The speaker(s)/presenter(s) of the session you are trying to access did not provide permission to record their presentation. Consequently, the video recording is not available.
Education Level: Basic
6419 - The Insecurity of Industrial Things
Wednesday, September 27
2:15 PM - 3:15 PM
When hearing the buzzword “Internet of Things,” we typically think of the consumer world: smart toasters and connected fridges. However, there is a staggering number of networked embedded devices that perform life- and mission-critical tasks that our daily lives depend on. We haven’t thought of these new types of devices as miniature computers that need the same care in deployment, management and protection as our servers, computers and mobile phones. The mainstream security industry has been asleep at the wheel and largely overlooked one of the world’s most vital technology sectors: embedded, automation and control systems. This is a huge blind spot. Embedded devices, such as ICS and SCADA systems, are the low-hanging fruit for potential attackers: They are abundant, easy to compromise, connected to high-value networks and detection often only happens after the fact.

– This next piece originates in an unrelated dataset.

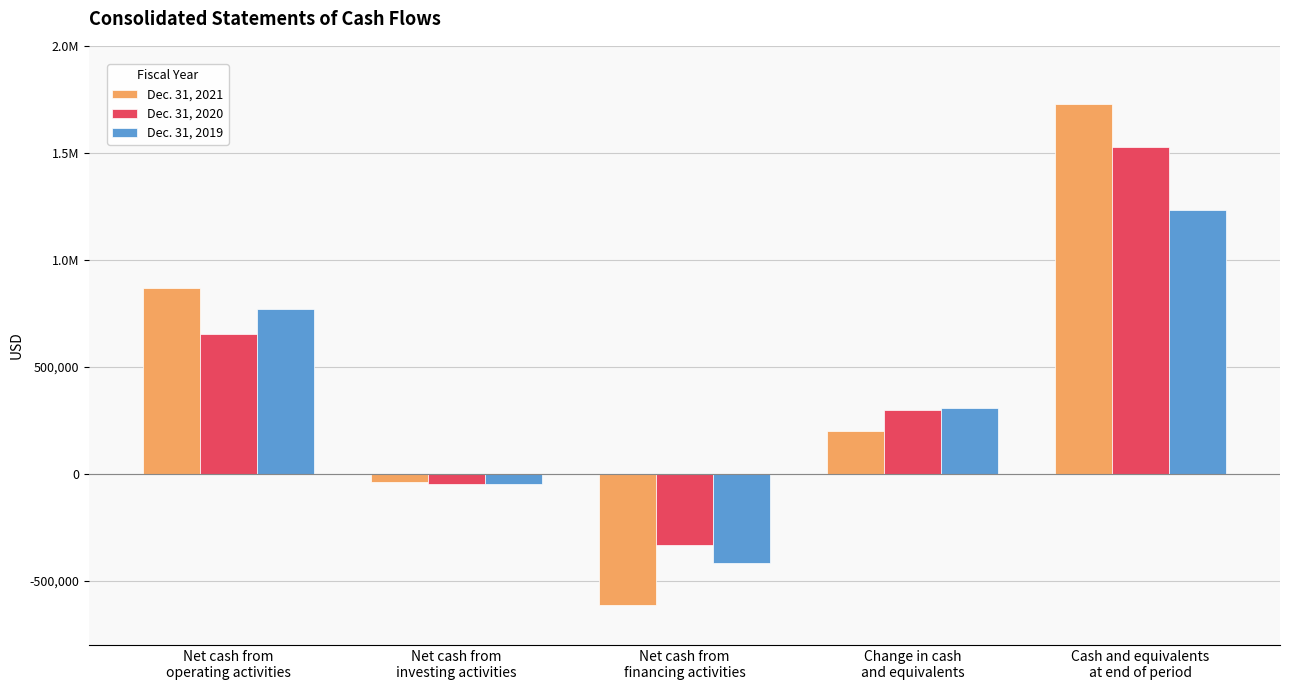

What is the difference between the second highest and minimum values in the Dec. 31, 2019 series?

1189485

In this talk we will share real-world vulnerabilities in industrial control environments and discuss why these insecure design patterns exist, including business drivers and technology factors. We will share stories and anecdotes based on 10 years of research, training and consulting. Attendees will get an inside view into how attackers operate and walk away knowing what to look for when future-proofing our industrial control systems.
- Identify threats from connected embedded devices.
- Conduct technology vendor assessments based on a technology's effectiveness in detecting new types of threats.
- Articulate the importance of implementing visibility and threat detection tools specifically designed for embedded devices.